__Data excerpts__
^^^^^^^^^^^^^^^^

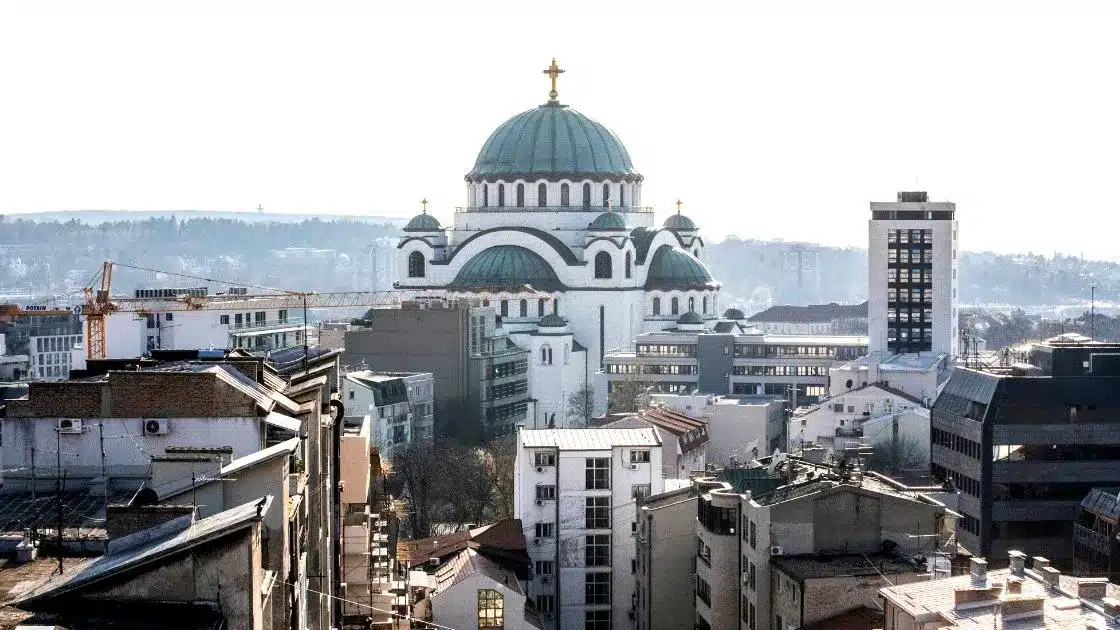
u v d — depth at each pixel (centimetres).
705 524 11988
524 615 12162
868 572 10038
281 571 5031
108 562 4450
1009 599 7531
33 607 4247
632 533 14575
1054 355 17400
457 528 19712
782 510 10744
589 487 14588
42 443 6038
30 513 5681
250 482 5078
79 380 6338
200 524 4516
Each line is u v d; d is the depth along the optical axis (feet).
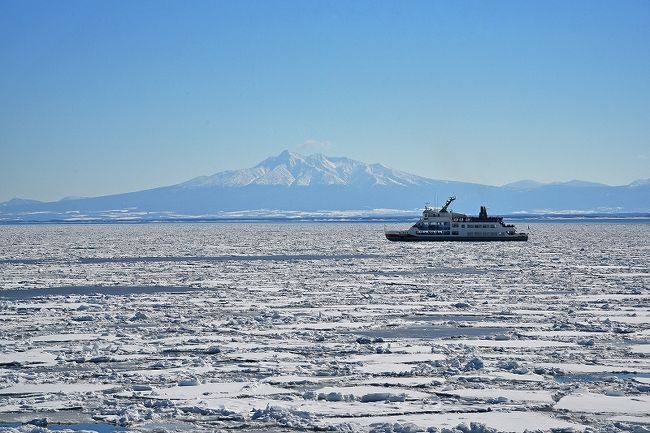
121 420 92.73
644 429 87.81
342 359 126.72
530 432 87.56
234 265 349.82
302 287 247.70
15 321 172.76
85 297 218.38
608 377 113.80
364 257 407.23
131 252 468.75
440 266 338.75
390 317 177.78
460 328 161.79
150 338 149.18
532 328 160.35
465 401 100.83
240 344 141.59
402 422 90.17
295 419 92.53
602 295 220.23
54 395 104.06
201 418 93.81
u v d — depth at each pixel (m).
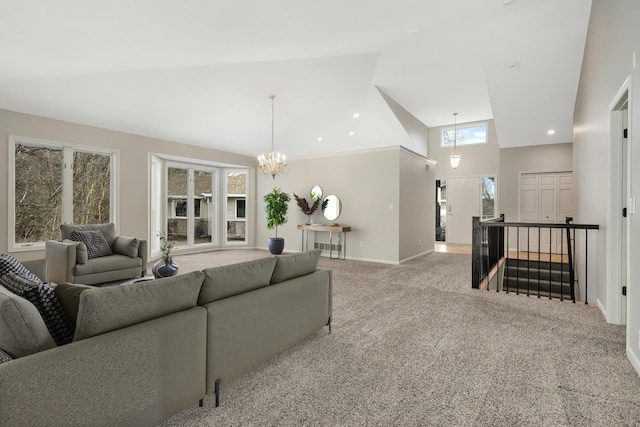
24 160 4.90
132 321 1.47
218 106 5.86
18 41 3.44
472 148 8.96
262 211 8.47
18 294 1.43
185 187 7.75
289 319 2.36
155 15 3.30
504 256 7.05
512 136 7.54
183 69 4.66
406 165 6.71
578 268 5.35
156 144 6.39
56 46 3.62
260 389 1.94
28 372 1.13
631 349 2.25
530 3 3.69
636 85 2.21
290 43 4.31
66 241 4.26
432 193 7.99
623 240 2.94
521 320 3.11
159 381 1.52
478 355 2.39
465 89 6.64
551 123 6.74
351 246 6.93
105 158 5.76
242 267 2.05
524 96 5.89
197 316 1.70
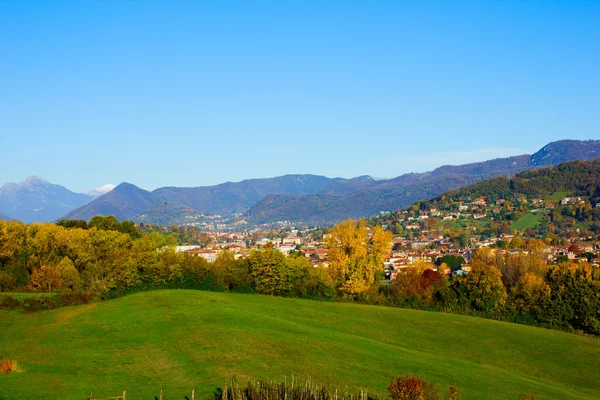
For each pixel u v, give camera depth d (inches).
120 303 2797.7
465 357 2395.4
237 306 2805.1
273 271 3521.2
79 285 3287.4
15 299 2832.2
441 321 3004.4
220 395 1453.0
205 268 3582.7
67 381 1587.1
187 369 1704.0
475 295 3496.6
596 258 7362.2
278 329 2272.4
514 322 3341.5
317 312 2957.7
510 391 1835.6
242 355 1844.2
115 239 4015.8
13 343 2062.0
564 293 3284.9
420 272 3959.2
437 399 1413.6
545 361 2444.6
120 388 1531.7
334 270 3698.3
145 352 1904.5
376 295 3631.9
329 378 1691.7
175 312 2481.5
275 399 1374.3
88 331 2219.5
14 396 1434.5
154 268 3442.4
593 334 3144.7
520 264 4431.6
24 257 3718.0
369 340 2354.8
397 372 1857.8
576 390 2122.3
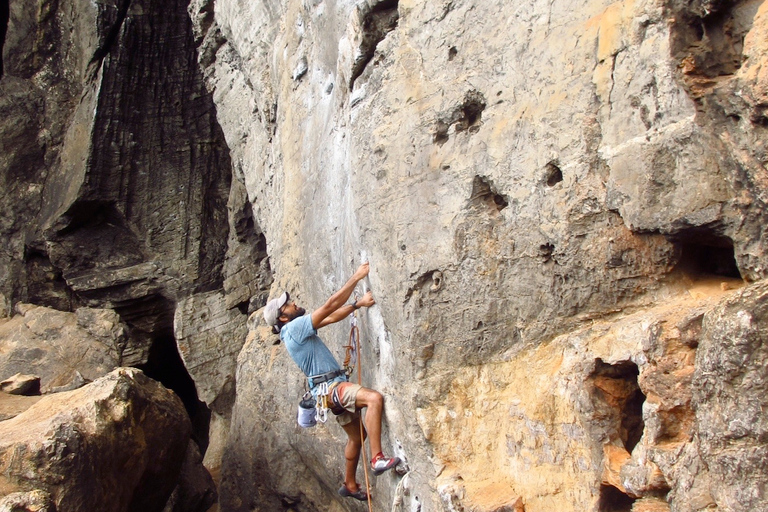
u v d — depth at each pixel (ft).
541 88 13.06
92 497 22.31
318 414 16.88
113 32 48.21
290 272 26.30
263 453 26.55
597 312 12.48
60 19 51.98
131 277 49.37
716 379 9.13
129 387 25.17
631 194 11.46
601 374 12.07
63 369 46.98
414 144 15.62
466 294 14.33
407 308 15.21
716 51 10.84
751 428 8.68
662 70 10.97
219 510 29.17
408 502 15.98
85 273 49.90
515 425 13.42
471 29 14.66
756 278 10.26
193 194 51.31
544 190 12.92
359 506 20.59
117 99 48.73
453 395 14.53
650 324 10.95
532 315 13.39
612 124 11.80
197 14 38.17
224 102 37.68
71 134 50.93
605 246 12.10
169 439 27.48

^^^^^^^^^^^^^^^^

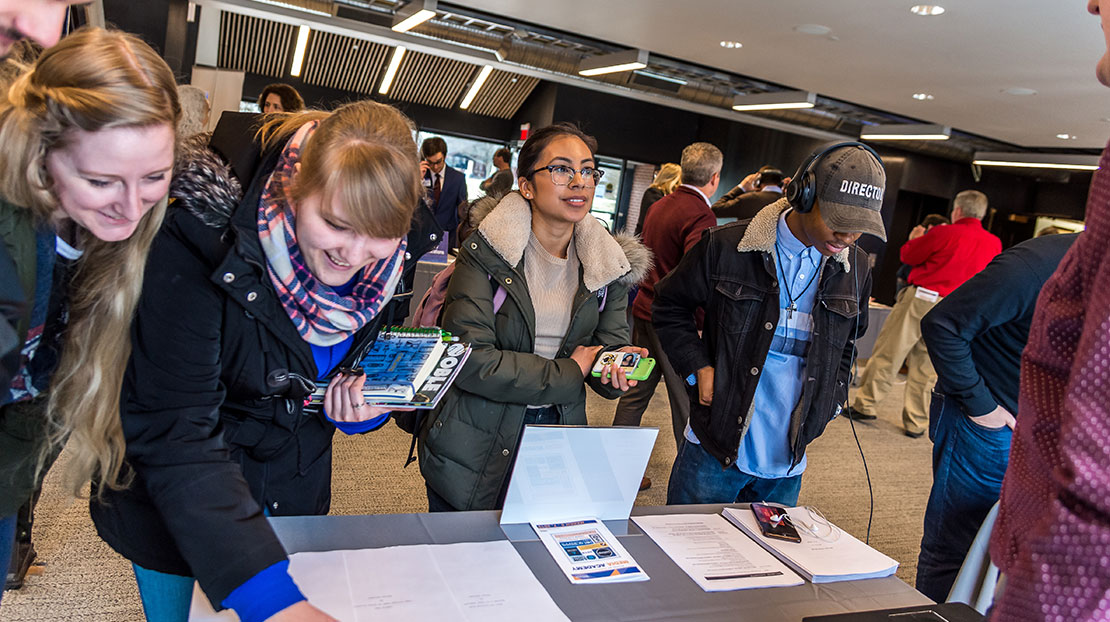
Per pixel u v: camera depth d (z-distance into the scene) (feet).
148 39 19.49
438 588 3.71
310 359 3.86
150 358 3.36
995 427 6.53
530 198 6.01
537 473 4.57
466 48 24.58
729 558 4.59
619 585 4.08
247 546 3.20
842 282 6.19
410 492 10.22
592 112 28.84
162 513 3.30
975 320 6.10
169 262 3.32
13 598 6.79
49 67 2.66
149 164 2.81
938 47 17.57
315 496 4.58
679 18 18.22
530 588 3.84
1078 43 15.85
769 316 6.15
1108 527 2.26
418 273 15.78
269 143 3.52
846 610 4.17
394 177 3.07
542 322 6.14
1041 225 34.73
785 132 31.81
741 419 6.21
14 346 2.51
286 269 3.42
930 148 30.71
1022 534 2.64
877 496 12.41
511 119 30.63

^^^^^^^^^^^^^^^^

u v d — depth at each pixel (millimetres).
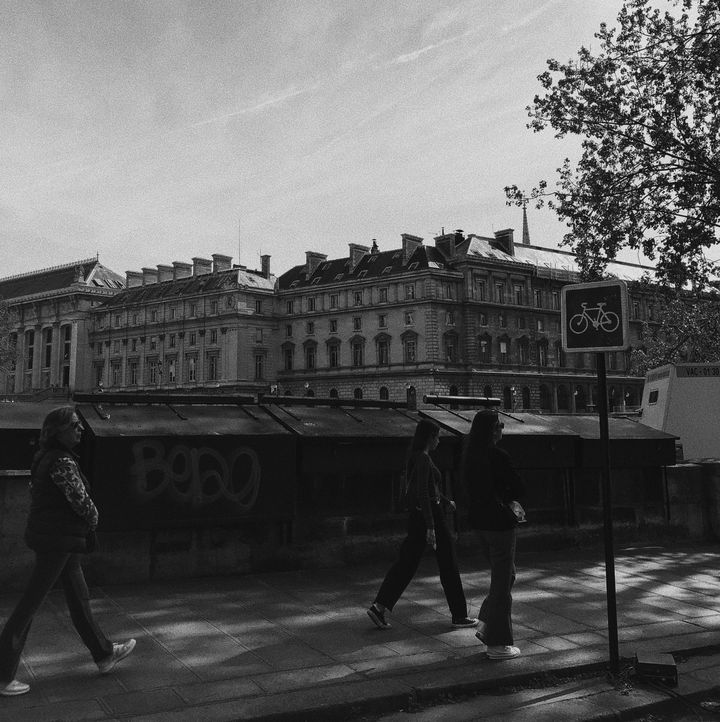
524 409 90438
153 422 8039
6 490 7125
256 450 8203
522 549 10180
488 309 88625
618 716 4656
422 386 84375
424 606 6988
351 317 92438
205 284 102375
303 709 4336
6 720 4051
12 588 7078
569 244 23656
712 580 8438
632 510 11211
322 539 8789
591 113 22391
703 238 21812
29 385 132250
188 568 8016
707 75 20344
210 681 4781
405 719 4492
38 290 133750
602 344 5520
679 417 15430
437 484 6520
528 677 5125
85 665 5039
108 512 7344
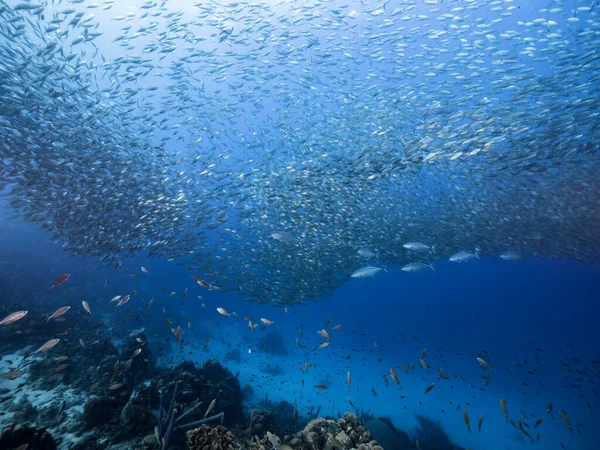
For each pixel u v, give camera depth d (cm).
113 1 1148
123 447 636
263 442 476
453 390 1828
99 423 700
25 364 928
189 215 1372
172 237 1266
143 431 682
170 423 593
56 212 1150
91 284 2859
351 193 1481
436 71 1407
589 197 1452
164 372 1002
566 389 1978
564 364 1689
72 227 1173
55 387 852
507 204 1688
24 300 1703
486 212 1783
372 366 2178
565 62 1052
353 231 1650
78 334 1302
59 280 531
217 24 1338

^^^^^^^^^^^^^^^^

__EXERCISE PROMPT__
Look above and copy only the lines from the one holding "u v d — depth at each pixel (centimetres)." to the one holding "465 401 100.83", both included, exactly, minus the pictures.

__ANSWER TO THIS EXERCISE__
u v d — depth at each pixel (centimetres).
705 524 11988
524 615 12162
868 572 10038
281 571 5031
108 562 4450
1009 599 7531
33 607 4247
632 533 14575
1054 355 17400
457 528 19712
782 510 10744
589 487 14588
42 443 6038
30 513 5681
250 482 5078
79 380 6338
200 524 4516
Each line is u v d; d is the depth along the optical axis (feet).
121 420 92.73
644 429 87.81
342 359 126.72
530 432 87.56
234 265 349.82
302 287 247.70
15 321 172.76
85 297 218.38
608 377 113.80
364 257 407.23
131 252 468.75
440 266 338.75
390 317 177.78
460 328 161.79
150 338 149.18
532 328 160.35
465 401 100.83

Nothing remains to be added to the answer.